# start of Provided text

Posted for "the colwells" <colwells@comcast.net>:

OK, I could not get the link in my e-mail to work either so I copied it.
This article covers a lot more than the subject but I think it relates.

Steve Colwell


Basic Composite Construction
Sport Aviation 8/99
By Ron Alexander

Over the past few months we have discussed most aspects of building a
composite airplane. This article will focus on a few specific items that
require explanation such as proper preparation of parts prior to
bonding, post-curing, blushing problems, etc.

Preparation of Composite Parts
In the last issue, I outlined a brief procedure for preparing composite
parts prior to bonding. This step is most important and needs to be
amplified. The quality of a bond is directly affected by the preparation
of the two parts being joined together. If contamination exists on
either part, the bond may be weakened even to the point of subsequent
failure. Let me emphasize that you should follow the directions found in
the kit manufacturer's manual regarding proper cleaning techniques.
However, the preparation procedure is important enough to warrant more
detailed discussion.

# end of Provided text

### Task list
1) In the composite construction article, what directly affects the quality of a bond?
2) Extend the composite construction article, picking up right after its last sentence.

# start of Listing

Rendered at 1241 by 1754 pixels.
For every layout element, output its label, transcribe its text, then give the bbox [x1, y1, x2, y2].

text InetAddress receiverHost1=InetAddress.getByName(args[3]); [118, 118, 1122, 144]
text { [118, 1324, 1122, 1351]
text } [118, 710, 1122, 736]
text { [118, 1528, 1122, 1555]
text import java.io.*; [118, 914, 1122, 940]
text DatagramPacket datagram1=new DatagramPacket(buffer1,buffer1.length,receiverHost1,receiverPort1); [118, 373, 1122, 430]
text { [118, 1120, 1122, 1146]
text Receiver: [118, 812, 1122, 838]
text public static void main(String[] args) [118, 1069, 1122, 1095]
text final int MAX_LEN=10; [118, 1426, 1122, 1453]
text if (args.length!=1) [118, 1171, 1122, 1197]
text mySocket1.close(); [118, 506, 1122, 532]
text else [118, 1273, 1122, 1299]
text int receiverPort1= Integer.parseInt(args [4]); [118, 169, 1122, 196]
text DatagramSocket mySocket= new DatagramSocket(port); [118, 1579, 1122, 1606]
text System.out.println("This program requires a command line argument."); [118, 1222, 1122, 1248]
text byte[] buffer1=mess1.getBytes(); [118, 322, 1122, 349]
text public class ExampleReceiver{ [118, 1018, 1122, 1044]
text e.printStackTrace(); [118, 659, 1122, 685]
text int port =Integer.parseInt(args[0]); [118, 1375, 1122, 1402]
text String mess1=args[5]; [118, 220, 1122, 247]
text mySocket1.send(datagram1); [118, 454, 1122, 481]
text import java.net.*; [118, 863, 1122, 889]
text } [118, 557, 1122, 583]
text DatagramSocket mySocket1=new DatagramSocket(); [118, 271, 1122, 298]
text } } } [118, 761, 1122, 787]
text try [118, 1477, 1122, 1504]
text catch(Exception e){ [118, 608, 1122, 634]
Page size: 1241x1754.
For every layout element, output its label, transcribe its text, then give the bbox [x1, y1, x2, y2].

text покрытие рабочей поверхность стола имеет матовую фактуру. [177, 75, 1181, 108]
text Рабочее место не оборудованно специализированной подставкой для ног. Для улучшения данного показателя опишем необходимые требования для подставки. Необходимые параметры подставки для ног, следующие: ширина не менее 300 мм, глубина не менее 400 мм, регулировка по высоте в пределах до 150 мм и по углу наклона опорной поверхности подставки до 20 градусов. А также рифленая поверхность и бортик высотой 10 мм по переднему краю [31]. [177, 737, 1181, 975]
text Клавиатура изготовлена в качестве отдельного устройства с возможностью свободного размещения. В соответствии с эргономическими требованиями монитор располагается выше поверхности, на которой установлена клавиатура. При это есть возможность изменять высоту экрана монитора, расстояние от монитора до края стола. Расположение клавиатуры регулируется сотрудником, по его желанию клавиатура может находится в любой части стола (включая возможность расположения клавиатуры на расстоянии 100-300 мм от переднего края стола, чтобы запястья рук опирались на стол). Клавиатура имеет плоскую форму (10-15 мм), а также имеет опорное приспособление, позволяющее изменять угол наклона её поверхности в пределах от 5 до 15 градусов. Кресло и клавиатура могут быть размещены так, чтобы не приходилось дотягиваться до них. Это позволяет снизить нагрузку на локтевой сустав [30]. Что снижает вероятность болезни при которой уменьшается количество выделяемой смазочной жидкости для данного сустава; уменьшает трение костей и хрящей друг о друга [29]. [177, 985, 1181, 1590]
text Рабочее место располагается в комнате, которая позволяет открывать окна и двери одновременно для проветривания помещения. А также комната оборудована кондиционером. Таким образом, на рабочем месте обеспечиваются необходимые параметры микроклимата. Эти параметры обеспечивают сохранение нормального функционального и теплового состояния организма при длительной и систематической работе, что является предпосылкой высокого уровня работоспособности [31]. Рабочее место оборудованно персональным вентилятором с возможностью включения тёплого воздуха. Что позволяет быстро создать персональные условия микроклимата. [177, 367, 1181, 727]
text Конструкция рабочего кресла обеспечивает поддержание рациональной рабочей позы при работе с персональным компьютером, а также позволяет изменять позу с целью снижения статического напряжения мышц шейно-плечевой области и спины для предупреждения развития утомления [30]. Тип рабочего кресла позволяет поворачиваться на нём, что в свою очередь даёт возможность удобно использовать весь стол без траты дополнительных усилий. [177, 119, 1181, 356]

# end of Listing

### Results of the tasks
1) The preparation of the two parts being joined together.

2)
First of all, when bonding to an outside mold surface (such as many of
the parts you receive from the kit manufacturer) cleaning and sanding of
the parts is always required. When aircraft parts are molded, a release
agent is applied to the inside of the mold itself allowing the part to
be removed when cured. This mold release agent must be removed prior to
any bonding activity. The agent is barely visible. Water will usually
remove this agent. After removal of the agent and any contaminants,
sanding is then accomplished.

Any surface that is smooth because of being next to a mold must be
sanded prior to bonding. Any primer that may be present must also be
removed. Sanding is generally the accepted way to prepare the surface.
Opinions vary on the proper grit of sandpaper to be used. Usually 80
grit to 180 grit is recommended. Our workshop experience has shown that
180 grit sandpaper is usually satisfactory to prepare the surface. Use
of 180 grit will ensure the underlying fibers are not damaged or cut.
The surface should be thoroughly abraded (roughed) to completely remove
any glossy areas. Abaris Training, located in Reno, Nevada, instructs the military,
airlines and aerospace industry on composite construction and repair. I
consult with Mike Hoke, the President of Abaris, regularly concerning
composite construction. His company is considered to be one of the
leading composite training companies in the United States. The following
quote was taken directly from their training manual regarding surface
preparation. "High surface energy is the goal, not mechanical roughness.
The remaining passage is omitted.